If you really want to see how explosive the issue can be, witness the protests going on in France over a legislative vote early next month over Macron's overdue reform proposals on France's unsustainable generous public pension system. The chief element is pushing back in a phased approach eligibility, by 2 years, for most workers from a current 62 to 64.
[As a personal aside, I will likely defer entering the social security system until 70. In part, this is in contrast to my parents and some of my siblings who have or plan to retire by 62 and file for earlier social security. I think most of them have or had supplemental pensions (e.g., civil service or corporations with pension plans); I don't think I've been enrolled in any pension system--I think IBM had one but new employees weren't eligible. For the most part I've maxed out my 403(B) and 401(K) contributions, although I don't think I've ever vested in any employer match. The University of Texas System stole $4000 I should have been vested in as a UTEP professor; in fact, I was limited in what I could contribute to my 403(b) based on the expectation I would vest. I tried to hire a lawyer, but no one wanted to burn bridges with the UT System hoping for scraps from their table. Then there was the Roth IRA conversion I did in Illinois in the late 1990's. Illinois didn't tax the 4 years spread of the conversion, which was where I lived at the time of the conversion. California did; where this became relevant was my "job offer by extortion" ("Either you accept our full-time offer now, or don't come to work Monday"; I've explained this in other posts.) During the 18 months I lived in California they stole 10% of mt allocated Roth base on the Alice in Wonderland principle if they didn't grab the money from people leaving California, they could target people coming into California--even though it wasn't income earned in California! In addition to the thousands California stole from me then, I had doubled the maximum disability insurance mandate because I had 4 W-2's in 2000 and maxed with my first employer. California "lost" my W-2's and refused to reimburse me the $500+, saying the burden of proof was on me. They claimed they couldn't trace it from the employer's side. The paper copies got lost on my move back to Illinois. I thought I had a scanned copy but the file copy was corrupted. To this day I've vowed California will never see another dime from me. When I moved to southwest Arizona in 2016, I was 2 miles east of the California border and never crossed it once over the coming year.

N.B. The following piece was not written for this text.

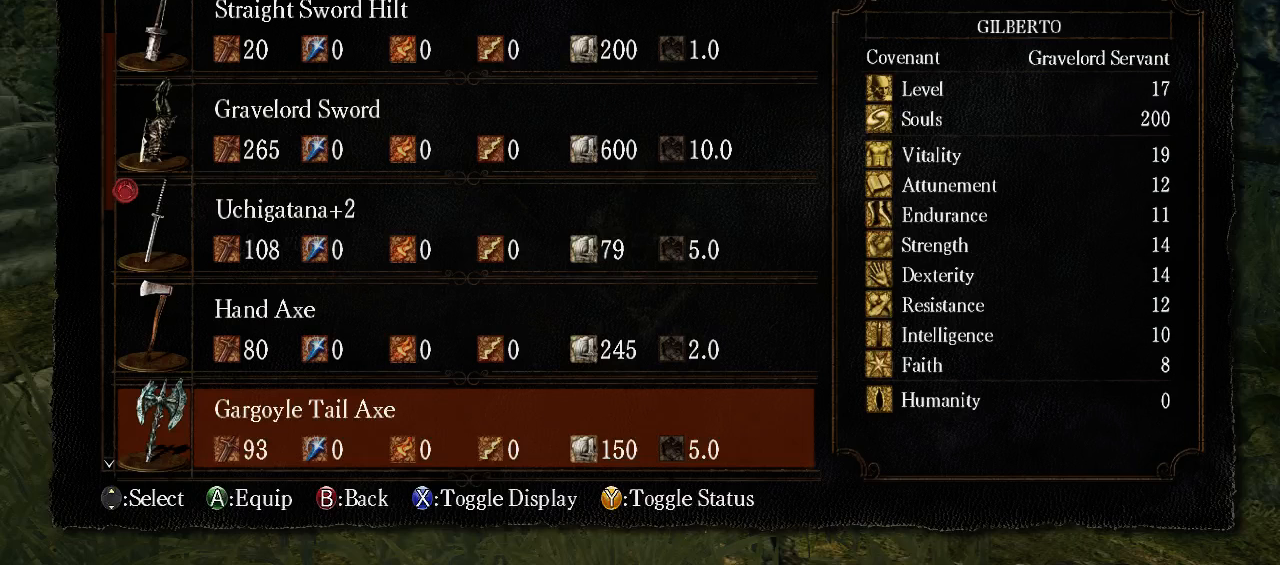
{"buttons": [], "left_stick": "center", "right_stick": "center", "events": [[200, "DPAD_DOWN", "down"], [267, "DPAD_DOWN", "up"]]}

[As a libertarian and a constitutional conservative, I personally don't think there is any constitutional basis for government meddling in retirement planning. I think it's paternalistic, morally hazardous, and ineffective/inefficient compared to private sector alternatives.]

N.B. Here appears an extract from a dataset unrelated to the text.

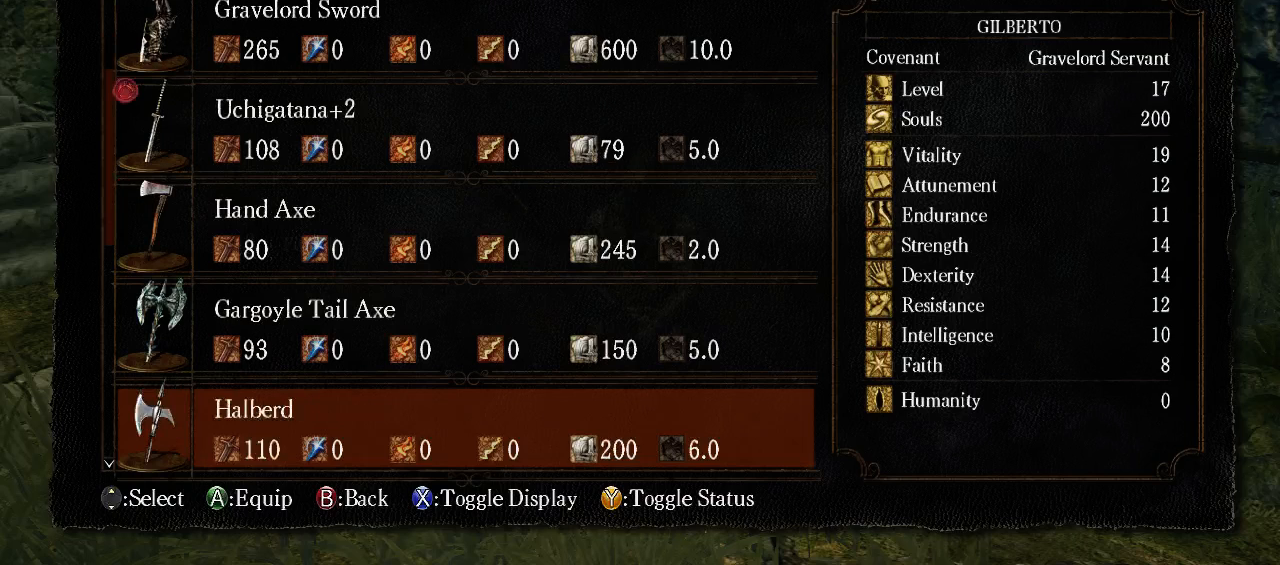
{"buttons": [], "left_stick": "center", "right_stick": "center", "events": []}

Let's recall there are 2 major trends here: longer longevity in retirement and the sheer size of the Baby Boomer generation. The latter pushes down on the Labor Force Participation Rate. Fewer workers mean fewer workers' payroll taxes to support each current beneficiary.
So, what's a possible practical solution?
Not the Democrats' preferred solution of lifting the income tax ceiling on higher earning workers. This is a socialist scheme that shifts the burden for a fix to a small number of workers. All workers should shoulder the burden. I think there are ways for higher-income workers to share the burden, e.g., double the current ceiling, freeze higher income distributions, expose more distribution to income taxes, means-testing, deferring eligibility, etc.
All workers should have deferments of up to 2 years, phased in for newly retired.
Work credits should be extended from the current 40.
An increase of 3 points (from 15.3 to 18.3%) to the payroll tax split between employers and employees.
In other words, try a mix of fixes analogous to the 1983 Reagan/Dem bargain. I would like to see more diversification of the program reserves, also.